| name | ss-new-driver |
| description | Scaffold a new Serial Studio I/O driver (a new data source under app/src/IO/Drivers/). Use when adding support for a new bus/transport — e.g. "add a <X> driver", "support reading from <Y>", "new data source". Encodes the canonical driver pattern and every registration touch-point so the new driver actually shows up in the UI, CLI, and connection manager. |
| argument-hint | [DriverName] |
Serial Studio — new I/O driver
Before writing anything, read app/src/IO/Drivers/BluetoothLE.h and BluetoothLE.cpp in
full. They are the canonical reference for the driver contract — match their structure,
signal/slot wiring, and driverProperties() shape rather than inventing a new layout. After
the read, restate the driver contract in chat in 2-3 sentences (pure virtuals, publish path,
timestamp-at-boundary) before scaffolding — a contract you've just named is one the new code
follows, not one it drifts from (doc/claude/j-space.md).
A driver subclasses IO::HAL_Driver (app/src/IO/HAL_Driver.h) and must implement the pure
virtuals: close, isOpen, isReadable, isWritable, configurationOk, write, open,
driverProperties, and setDriverProperty. Also consider the non-pure virtuals with default
bodies — deviceIdentifier(), selectByIdentifier(), applyConnectionSettings() — which
drive device selection and reconnection. Received bytes are published via
publishReceivedData(...) — stamp the timestamp at the driver boundary (source owns time;
see [ss-hotpath]). Never re-stamp downstream.
Touch-points to wire (verify each against an existing driver)
app/src/IO/Drivers/<Name>.h / .cpp — the driver class, SPDX header, .h ordering rules.
app/src/SerialStudio.h — add the value to the BusType enum (QML uses SerialStudio.BusType.*,
never integer literals).
app/src/IO/ConnectionManager.{h,cpp} — accessor (e.g. network() / uart() analogue), a
UI-driver member pointer, and three BusType switches: activeUiDriver(),
uiDriverForBusType(), and createDriver() — plus signal forwarding. Update all three.
app/CMakeLists.txt — add src/IO/Drivers/<Name>.cpp to the SOURCES list (sources are
listed explicitly, not globbed; commercial drivers go in the guarded
set(SOURCES ${SOURCES} ...) block).
- QML configuration UI — the driver panes are bespoke forms (nothing renders
driverProperties() generically): create
app/qml/MainWindow/Panes/SetupPanes/Drivers/<Name>.qml, add its Loader to the
StackLayout in SetupPanes/Hardware.qml at the bus's enum position (the layout
indexes by Cpp_IO_Manager.busType), and register the new .qml in the QML_SOURCES list
in app/CMakeLists.txt.
app/src/API/EnumLabels.cpp — add the bus to the busTypeSlug() and busTypeLabel()

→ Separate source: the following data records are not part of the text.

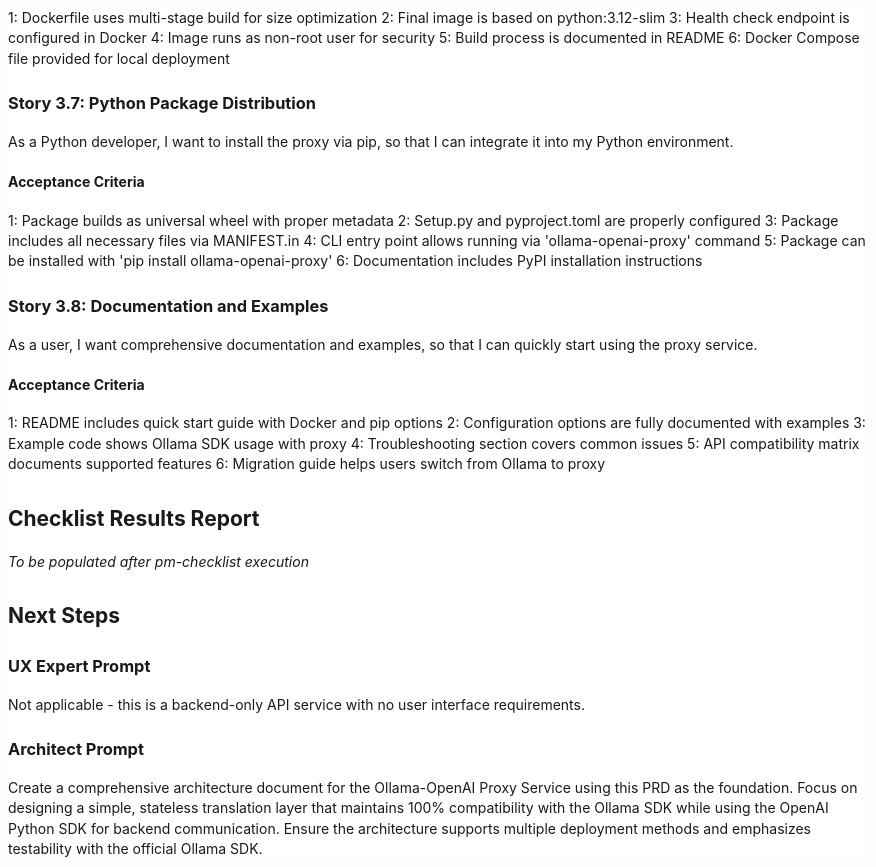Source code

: 1: Dockerfile uses multi-stage build for size optimization
2: Final image is based on python:3.12-slim
3: Health check endpoint is configured in Docker
4: Image runs as non-root user for security
5: Build process is documented in README
6: Docker Compose file provided for local deployment

### Story 3.7: Python Package Distribution

As a Python developer,
I want to install the proxy via pip,
so that I can integrate it into my Python environment.

#### Acceptance Criteria

1: Package builds as universal wheel with proper metadata
2: Setup.py and pyproject.toml are properly configured
3: Package includes all necessary files via MANIFEST.in
4: CLI entry point allows running via 'ollama-openai-proxy' command
5: Package can be installed with 'pip install ollama-openai-proxy'
6: Documentation includes PyPI installation instructions

### Story 3.8: Documentation and Examples

As a user,
I want comprehensive documentation and examples,
so that I can quickly start using the proxy service.

#### Acceptance Criteria

1: README includes quick start guide with Docker and pip options
2: Configuration options are fully documented with examples
3: Example code shows Ollama SDK usage with proxy
4: Troubleshooting section covers common issues
5: API compatibility matrix documents supported features
6: Migration guide helps users switch from Ollama to proxy

## Checklist Results Report

*To be populated after pm-checklist execution*

## Next Steps

### UX Expert Prompt

Not applicable - this is a backend-only API service with no user interface requirements.

### Architect Prompt

Create a comprehensive architecture document for the Ollama-OpenAI Proxy Service using this PRD as the foundation. Focus on designing a simple, stateless translation layer that maintains 100% compatibility with the Ollama SDK while using the OpenAI Python SDK for backend communication. Ensure the architecture supports multiple deployment methods and emphasizes testability with the official Ollama SDK.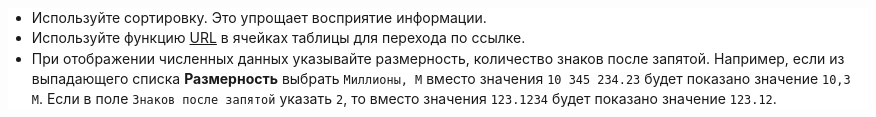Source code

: * Используйте сортировку. Это упрощает восприятие информации.
* Используйте функцию [URL](../function-ref/URL.md) в ячейках таблицы для перехода по ссылке.
* При отображении численных данных указывайте размерность, количество знаков после запятой. Например, если из выпадающего списка **Размерность** выбрать `Миллионы, M` вместо значения `10 345 234.23` будет показано значение `10,3 M`. Если в поле `Знаков после запятой` указать `2`, то вместо значения `123.1234` будет показано значение `123.12`.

switches (the API's string names for the bus; commercial buses go inside the
#ifdef BUILD_COMMERCIAL block).
app/src/DataModel/Project/ProjectEditorShared.h — add the bus to the busTypeIcon()

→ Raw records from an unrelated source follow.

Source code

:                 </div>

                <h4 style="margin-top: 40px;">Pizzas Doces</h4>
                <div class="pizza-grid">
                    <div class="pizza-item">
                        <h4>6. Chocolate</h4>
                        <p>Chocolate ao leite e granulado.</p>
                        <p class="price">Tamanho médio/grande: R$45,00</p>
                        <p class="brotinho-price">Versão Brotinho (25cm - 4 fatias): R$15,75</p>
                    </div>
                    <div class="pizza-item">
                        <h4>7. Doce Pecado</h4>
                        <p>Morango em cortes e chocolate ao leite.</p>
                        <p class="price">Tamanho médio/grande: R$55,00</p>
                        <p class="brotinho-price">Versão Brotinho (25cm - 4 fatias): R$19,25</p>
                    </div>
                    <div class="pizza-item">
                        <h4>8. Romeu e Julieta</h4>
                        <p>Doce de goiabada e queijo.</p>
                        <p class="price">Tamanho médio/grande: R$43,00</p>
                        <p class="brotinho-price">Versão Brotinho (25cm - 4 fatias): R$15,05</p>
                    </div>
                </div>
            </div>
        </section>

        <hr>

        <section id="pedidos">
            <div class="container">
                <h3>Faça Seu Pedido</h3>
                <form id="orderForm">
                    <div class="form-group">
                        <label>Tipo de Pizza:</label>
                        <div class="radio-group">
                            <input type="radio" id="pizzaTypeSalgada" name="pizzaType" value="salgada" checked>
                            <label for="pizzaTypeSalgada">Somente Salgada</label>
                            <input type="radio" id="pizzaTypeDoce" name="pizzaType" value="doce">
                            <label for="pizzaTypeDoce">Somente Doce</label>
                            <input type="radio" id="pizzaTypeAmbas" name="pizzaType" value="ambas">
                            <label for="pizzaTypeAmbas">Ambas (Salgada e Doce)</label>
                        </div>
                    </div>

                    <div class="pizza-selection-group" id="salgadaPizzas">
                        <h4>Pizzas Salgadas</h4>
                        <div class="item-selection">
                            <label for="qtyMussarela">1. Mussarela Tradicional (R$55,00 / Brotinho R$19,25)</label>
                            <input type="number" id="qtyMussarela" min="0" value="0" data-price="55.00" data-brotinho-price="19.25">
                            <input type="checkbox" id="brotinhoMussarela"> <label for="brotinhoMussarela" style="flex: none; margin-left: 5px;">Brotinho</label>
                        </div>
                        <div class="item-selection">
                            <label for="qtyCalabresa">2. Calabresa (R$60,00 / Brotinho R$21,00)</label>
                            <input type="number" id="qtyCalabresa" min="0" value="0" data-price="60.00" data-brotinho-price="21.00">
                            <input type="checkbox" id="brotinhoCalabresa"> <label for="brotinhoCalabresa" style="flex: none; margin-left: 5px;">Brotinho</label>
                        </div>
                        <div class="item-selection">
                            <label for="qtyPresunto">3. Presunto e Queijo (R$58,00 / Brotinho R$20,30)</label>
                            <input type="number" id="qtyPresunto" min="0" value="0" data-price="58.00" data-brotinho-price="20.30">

switch, and app/src/DataModel/Project/ProjectEditorForms.cpp — add it to the busTypes
combobox list in the source form model (the old ProjectEditor.cpp was split; these live
in the per-concern TUs now).
- Icon — add the driver SVG under
app/rcc/icons/devices/drivers/ and register it with a
<file> entry in app/rcc/rcc.qrc (busTypeIcon() returns its qrc:/ path).
- CLI (optional) — if it should be launchable headless, add options in
app/src/Misc/CLI.{h,cpp}
following the existing setupUartConnection / setupTcpConnection pattern.
tests/utils/api_client.py (optional) — add the bus to bus_map if integration tests should
reach it via io.setBusType (known drift: mqtt is missing from it today).
The list above drifts as the app grows. Before declaring done, grep a recently added bus value
(e.g. grep -rn "BusType::HidDevice" app/src) and mirror every switch/list it appears in.
Rules
- This is a multi-file change (>3 files): state the plan and get confirmation before executing.
- Follow
doc/claude/code-style.md (header ordering, [[nodiscard]], no in-header member init,
Q_EMIT not emit, Christmas-tree ordering).
- Run
python scripts/code-verify.py --check on the new files before handoff.
- Do not build or run the app — leave compilation and runtime testing to the developer.